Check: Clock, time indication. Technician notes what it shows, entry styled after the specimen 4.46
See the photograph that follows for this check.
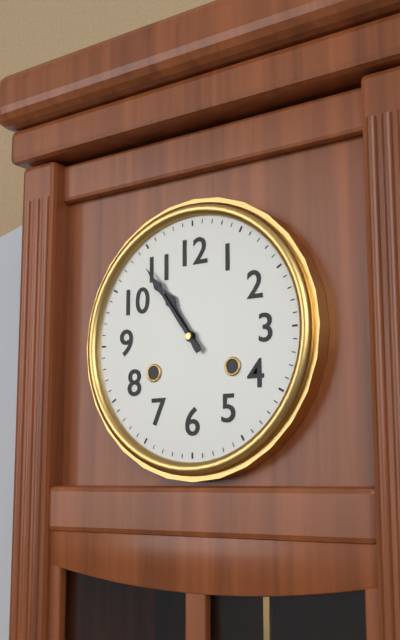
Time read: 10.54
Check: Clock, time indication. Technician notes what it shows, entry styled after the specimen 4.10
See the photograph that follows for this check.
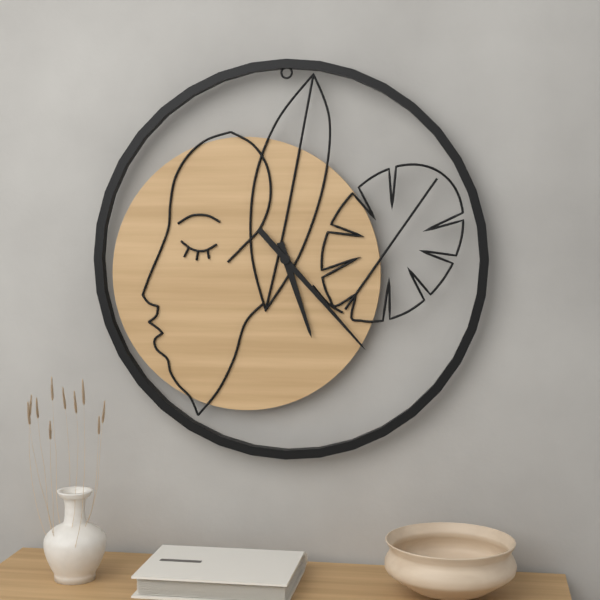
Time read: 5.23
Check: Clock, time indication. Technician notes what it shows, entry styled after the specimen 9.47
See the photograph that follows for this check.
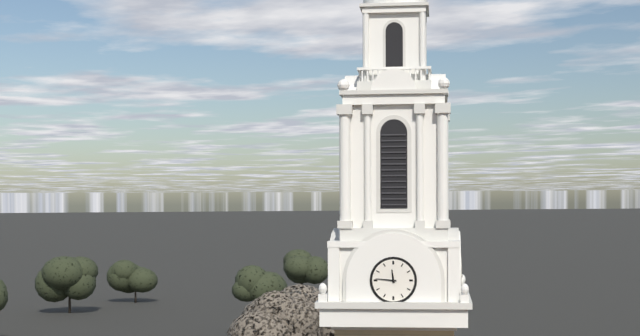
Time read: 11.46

++++++

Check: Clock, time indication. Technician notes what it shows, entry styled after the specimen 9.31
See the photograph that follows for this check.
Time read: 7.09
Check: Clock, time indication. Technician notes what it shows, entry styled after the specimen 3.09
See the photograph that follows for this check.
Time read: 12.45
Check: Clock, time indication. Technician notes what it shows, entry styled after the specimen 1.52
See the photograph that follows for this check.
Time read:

++++++

- [What needs to be done]: List every line in the entries above that contains the string "read".

- [Full solution]:
Time read: 10.54
Time read: 5.23
Time read: 11.46
Time read: 7.09
Time read: 12.45
Time read:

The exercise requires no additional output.